In probability theory, we study procedures that produce outcomes. Below are key definitions and concepts.

Key Definitions

Event: A collection of outcomes from an experiment (e.g., tossing a coin, rolling a die, selecting a person at random).
Simple Event: An outcome that cannot be decomposed into simpler components.
Sample Space: Denoted by \(\mathbf{S}\), it is the set of all possible simple events.
Example: For a die roll, \(\mathbf{S} = \{1,2,3,4,5,6\}\).

We denote probability by \(P\). For any event \(A\), \(P(A)\) represents the probability of \(A\) occurring.
Example: Let \(A\) be the event “even number” for a die roll, so \(A = \{2,4,6\}\).

Approaches to Estimating Probability

Relative Frequency Approximation

Conduct or observe a procedure and count the number of times event \(A\) occurs. The probability is approximated by:

\[ \begin{align} P(A) = \frac{\text{number of times } A \text{ occurred}}{\text{number of repetitions}} \end{align} \]
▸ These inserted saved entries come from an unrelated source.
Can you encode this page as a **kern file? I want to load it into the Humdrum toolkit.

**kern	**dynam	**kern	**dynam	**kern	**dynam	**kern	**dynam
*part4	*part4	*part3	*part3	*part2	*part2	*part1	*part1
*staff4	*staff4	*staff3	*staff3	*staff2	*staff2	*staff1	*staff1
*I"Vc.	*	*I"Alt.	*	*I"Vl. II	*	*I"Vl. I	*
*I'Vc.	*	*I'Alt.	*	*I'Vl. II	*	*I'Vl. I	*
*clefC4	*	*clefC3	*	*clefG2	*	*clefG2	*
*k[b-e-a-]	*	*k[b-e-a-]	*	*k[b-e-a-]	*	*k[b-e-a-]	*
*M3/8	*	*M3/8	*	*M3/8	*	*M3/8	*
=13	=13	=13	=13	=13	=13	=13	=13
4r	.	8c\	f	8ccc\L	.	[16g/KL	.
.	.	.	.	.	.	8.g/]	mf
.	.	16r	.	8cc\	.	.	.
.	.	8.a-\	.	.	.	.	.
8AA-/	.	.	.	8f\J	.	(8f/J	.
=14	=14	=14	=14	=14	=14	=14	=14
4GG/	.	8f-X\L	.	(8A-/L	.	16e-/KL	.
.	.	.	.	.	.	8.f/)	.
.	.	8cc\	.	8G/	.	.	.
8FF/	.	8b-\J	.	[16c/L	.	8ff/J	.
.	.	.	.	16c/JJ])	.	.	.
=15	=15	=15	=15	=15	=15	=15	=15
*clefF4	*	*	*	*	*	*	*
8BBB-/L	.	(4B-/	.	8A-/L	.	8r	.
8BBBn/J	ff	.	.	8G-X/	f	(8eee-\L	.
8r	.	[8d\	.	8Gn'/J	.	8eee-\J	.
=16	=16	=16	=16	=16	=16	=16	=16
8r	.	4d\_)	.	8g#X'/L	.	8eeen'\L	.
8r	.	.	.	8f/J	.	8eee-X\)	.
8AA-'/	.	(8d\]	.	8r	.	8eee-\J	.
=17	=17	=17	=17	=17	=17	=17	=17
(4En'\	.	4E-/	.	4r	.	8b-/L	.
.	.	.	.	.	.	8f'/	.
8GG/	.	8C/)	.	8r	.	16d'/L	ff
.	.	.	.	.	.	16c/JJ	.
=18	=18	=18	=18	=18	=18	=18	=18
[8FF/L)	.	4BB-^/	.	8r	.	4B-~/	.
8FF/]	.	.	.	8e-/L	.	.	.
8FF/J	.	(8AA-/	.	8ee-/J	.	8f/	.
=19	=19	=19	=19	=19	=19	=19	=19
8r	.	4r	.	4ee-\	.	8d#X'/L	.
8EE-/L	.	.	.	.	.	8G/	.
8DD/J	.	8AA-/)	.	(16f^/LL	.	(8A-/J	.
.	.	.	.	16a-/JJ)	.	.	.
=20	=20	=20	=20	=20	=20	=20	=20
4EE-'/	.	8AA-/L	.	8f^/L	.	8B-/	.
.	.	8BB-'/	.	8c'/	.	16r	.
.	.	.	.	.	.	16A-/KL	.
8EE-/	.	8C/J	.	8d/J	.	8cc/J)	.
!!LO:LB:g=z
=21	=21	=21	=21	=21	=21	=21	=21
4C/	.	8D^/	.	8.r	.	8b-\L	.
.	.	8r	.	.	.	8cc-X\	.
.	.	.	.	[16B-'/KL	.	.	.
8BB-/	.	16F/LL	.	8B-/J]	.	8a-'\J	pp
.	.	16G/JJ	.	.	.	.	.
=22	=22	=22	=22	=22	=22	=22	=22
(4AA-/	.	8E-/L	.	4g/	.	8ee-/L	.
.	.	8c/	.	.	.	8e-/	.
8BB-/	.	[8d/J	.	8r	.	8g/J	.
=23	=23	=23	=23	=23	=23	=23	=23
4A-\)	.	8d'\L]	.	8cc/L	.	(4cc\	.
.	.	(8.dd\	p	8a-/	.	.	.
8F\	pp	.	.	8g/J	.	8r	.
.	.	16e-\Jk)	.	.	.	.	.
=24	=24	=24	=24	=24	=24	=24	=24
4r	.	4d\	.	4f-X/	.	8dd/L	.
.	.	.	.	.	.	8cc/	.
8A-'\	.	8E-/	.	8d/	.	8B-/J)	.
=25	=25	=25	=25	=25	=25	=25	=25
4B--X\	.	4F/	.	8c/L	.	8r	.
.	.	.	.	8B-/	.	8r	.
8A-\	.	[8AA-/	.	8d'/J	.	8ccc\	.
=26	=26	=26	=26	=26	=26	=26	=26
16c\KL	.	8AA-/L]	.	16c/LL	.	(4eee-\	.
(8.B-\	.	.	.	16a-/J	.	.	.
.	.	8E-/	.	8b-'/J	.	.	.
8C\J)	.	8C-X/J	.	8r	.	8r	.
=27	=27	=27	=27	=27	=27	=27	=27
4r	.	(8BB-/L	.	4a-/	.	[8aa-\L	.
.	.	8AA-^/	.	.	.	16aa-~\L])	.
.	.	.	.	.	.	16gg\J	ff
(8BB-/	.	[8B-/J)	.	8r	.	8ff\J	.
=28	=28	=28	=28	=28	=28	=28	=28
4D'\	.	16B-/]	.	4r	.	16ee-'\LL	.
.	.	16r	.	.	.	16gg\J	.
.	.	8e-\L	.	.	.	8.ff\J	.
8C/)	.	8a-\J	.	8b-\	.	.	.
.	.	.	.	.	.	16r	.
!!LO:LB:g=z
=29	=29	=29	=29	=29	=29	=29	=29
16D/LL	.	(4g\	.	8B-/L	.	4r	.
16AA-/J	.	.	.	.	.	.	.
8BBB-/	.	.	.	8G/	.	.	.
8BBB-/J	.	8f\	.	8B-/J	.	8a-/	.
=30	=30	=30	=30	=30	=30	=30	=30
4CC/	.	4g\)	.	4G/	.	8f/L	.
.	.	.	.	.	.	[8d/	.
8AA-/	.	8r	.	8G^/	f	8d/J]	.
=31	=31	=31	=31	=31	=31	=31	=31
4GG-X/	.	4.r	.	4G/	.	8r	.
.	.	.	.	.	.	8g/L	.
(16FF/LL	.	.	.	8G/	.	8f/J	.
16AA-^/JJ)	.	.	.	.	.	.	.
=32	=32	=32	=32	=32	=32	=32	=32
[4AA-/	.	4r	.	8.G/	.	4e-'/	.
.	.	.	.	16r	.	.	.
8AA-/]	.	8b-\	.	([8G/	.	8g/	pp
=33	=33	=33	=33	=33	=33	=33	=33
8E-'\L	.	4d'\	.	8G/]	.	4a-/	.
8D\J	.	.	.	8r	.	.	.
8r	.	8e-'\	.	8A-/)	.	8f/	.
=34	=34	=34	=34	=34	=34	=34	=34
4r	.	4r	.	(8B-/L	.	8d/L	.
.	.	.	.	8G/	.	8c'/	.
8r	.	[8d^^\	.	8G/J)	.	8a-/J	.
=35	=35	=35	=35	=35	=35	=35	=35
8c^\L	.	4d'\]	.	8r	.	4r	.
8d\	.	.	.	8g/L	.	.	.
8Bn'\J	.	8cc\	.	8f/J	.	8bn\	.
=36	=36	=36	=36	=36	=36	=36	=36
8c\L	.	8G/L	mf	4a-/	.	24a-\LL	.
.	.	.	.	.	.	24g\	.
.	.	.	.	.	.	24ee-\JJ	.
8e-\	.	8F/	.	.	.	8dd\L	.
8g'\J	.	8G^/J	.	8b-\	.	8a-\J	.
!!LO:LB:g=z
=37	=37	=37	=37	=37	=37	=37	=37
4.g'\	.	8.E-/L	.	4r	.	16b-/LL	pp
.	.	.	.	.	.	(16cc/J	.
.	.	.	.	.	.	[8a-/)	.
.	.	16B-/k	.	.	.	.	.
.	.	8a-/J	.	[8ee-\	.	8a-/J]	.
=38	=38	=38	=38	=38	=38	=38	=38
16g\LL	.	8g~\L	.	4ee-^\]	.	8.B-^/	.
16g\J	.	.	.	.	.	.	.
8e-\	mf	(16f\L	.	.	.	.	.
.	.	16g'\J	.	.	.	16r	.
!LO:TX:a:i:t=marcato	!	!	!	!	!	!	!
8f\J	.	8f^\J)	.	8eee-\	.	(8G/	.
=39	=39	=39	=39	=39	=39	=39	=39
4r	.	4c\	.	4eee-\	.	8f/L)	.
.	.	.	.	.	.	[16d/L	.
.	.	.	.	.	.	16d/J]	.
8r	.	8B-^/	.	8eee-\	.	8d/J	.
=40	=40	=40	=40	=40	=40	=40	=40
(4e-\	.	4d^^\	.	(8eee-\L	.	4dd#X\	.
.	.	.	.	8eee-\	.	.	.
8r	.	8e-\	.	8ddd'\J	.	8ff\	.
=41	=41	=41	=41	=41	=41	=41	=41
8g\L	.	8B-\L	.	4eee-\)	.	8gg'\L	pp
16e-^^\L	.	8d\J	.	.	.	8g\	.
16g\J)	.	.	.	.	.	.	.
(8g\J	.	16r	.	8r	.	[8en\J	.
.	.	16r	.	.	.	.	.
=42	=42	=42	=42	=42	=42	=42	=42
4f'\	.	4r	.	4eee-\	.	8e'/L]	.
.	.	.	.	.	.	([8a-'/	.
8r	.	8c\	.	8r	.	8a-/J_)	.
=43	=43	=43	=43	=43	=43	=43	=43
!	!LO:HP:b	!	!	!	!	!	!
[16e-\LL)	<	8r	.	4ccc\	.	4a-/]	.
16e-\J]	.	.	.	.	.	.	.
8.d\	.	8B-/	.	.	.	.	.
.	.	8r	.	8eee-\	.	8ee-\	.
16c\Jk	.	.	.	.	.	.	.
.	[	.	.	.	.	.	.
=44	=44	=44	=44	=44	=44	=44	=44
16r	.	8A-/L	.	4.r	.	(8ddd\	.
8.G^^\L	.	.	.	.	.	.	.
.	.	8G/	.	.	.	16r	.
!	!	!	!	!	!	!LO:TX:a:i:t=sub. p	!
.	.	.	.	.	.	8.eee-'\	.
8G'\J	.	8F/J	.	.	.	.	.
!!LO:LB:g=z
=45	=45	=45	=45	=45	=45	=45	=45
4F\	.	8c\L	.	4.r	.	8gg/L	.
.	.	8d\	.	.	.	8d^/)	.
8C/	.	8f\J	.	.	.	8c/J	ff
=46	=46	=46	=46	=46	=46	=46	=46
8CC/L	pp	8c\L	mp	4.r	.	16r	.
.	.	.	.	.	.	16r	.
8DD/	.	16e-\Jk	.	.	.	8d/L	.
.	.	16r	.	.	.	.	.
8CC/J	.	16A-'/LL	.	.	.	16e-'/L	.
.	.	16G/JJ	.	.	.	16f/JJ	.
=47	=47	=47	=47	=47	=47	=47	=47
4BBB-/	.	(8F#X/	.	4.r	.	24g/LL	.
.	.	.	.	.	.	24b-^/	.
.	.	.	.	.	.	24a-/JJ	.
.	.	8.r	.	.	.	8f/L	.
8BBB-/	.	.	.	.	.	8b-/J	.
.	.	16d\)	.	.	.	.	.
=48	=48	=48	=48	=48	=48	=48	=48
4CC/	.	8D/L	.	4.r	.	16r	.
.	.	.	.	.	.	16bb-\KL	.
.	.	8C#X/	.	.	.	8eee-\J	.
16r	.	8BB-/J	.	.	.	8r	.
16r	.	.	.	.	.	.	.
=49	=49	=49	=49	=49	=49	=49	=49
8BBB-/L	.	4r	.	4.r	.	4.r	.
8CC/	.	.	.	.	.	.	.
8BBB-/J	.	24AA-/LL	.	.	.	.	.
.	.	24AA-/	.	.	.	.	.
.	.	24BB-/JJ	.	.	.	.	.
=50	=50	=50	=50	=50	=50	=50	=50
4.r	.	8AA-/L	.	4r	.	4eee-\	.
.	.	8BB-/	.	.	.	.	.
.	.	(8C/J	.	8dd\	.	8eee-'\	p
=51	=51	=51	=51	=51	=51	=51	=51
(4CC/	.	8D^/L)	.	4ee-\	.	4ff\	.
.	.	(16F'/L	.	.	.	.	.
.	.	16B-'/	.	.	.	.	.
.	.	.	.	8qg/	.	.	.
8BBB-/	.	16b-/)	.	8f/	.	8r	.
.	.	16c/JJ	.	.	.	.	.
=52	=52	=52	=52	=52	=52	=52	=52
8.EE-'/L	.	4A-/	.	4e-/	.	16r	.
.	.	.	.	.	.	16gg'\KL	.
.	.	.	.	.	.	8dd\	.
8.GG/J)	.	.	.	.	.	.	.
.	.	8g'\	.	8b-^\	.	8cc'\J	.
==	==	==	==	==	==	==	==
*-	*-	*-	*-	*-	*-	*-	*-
Classical Approach (Equally Likely Outcomes)

Assume the procedure has \(n\) equally likely simple events, and event \(A\) can occur in \(s\) ways:

\[ \begin{align} P(A) = \frac{\text{number of ways } A \text{ occurs}}{n} = \frac{s}{n} \end{align} \]

Example: For \(A = \{2,4,6\}\) in a die roll, \(P(A)=\frac{3}{6}=\frac{1}{2}\).

Fundamental Probability Rules

All probabilities must lie between 0 and 1.
The probabilities of all simple events in \(\mathbf{S}\) must sum to 1.

The complement of event \(A\), denoted \(\bar{A}\) or \(A'\), consists of all outcomes where \(A\) does not occur.

A compound event combines two or more simple events.
Example: Let \(B = \{\text{number at most 4}\} = \{1,2,3,4\}\). The event “A or B” represents outcomes where either \(A\), \(B\), or both occur. To avoid double counting, we use the formal additive rule:

\[ \begin{align} P(A \text{ or } B) = P(A) + P(B) - P(A \text{ and } B) \end{align} \]